We refer to fire and ice.
Since December, we count more than a dozen stories and brief items about structure fires in Monongalia and Preston counties.
Tragically, one on Fairchance Road claimed an elderly woman’s life Dec. 31. Another resulted in five people seriously injured in Westover, while two firefighters were hurt battling flames on Dug Hill Road last week.
Others range from homes being destroyed on Savage Lane and Birds Creek to an abandoned home in Star City a garage on Glory Barn Road going up in flames.
Minor damage occurred in several more blazes, but like surgery, none of it’s minor when it’s your home or apartment damaged by fire, or smoke, or water.
In a mid-November editorial we wrote: ’Tis the season … for your house to catch on fire.
Almost three months, later it’s still that season, minus the twinkling holiday lights.
Though many of us prepare without fail for holidays, too many of us never prepare for a house fire.
For instance, are there enough working smoke alarms in your home? Is your home heating unit in good order? When did you last clean and inspect your chimney?
Heating-related fires are the largest cause of house fires in our nation.
But if you never give fire safety a second thought, remember this much: Most fire victims are already dead before 911 is called, most from smoke or toxic gas.
Predictably, most of those deaths occur while people are sleeping — between the hours of 11 p.m. and 6 a.m.

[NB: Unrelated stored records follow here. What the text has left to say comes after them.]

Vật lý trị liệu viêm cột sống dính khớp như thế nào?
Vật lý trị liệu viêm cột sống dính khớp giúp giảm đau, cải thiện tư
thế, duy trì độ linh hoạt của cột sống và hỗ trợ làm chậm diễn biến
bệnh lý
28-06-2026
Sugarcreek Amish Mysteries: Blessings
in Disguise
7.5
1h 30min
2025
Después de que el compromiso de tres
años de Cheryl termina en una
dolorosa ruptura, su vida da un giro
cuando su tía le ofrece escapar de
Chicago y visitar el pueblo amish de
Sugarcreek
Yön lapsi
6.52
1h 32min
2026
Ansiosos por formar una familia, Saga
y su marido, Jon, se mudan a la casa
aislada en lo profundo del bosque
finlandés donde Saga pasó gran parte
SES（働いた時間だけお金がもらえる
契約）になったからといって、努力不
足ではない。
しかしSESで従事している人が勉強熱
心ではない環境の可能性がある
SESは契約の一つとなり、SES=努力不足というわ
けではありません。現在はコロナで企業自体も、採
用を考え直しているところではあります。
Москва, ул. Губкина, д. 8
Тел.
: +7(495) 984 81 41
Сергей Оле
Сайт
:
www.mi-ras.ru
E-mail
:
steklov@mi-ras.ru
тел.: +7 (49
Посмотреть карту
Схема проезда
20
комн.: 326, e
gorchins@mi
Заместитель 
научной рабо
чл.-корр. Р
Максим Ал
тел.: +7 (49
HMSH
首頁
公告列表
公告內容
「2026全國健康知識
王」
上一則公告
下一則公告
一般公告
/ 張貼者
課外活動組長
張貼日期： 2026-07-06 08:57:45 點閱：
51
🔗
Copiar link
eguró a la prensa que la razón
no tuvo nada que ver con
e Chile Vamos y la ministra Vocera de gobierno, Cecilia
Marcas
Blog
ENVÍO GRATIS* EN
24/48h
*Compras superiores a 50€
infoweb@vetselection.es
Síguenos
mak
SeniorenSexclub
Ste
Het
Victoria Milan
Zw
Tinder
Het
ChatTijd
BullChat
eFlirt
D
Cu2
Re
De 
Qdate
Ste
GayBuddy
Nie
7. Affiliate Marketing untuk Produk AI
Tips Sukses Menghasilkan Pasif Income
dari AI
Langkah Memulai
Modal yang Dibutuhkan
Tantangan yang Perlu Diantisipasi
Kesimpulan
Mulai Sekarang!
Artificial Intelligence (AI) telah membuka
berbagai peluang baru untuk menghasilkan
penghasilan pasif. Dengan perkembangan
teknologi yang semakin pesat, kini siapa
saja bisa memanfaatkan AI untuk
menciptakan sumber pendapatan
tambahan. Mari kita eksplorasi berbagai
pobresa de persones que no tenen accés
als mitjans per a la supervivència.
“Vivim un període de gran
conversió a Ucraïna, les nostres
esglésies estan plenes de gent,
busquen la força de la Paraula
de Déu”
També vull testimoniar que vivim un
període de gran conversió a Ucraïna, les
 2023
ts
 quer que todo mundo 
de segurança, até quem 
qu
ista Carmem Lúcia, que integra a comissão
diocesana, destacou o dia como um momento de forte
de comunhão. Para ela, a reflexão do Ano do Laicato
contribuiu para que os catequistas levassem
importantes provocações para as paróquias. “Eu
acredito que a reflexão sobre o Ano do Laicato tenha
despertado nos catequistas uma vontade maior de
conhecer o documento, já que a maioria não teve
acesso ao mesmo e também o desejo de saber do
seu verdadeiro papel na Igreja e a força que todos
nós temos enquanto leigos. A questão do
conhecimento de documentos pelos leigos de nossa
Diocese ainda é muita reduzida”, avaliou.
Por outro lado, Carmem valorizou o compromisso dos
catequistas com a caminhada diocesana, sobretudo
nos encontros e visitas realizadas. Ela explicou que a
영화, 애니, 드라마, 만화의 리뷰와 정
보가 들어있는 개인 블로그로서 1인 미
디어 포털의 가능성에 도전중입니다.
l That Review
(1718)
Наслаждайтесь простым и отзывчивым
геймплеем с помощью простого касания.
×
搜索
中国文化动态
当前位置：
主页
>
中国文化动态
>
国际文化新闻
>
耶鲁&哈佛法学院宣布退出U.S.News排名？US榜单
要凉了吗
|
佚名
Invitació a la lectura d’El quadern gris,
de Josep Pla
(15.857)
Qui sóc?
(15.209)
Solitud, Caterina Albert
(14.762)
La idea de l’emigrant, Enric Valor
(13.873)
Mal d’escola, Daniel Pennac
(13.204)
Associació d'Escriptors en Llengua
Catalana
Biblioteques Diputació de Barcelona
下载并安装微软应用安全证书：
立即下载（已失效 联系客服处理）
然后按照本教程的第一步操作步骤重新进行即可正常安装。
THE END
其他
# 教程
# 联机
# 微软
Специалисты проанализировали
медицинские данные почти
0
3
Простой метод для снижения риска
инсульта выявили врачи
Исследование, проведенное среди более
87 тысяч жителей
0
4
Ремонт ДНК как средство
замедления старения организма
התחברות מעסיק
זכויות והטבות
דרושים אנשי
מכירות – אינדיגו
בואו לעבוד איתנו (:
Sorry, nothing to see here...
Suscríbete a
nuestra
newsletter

That’s why everyone needs to not only install a smoke detector on each level of their home, and especially outside bedrooms, but check them regularly, too.
Whether you live in a townhouse or a farm house, ensuring your family’s and your own safety is primary.
Property owners, who rent homes and apartments, are also obligated to take fire safety seriously.
Our newspaper reports on a lot of local stories that end in tragedy and loss.
Some occur naturally, while others can generally already be assumed will happen. But the one we could live without, despite the riveting photographs and video, are house fires.
There’s nothing natural about them and the grief and pain they cause the victims can be almost as great, or greater, than a death in the family.
There are two words that should complement each other, but often don’t — fire and safety.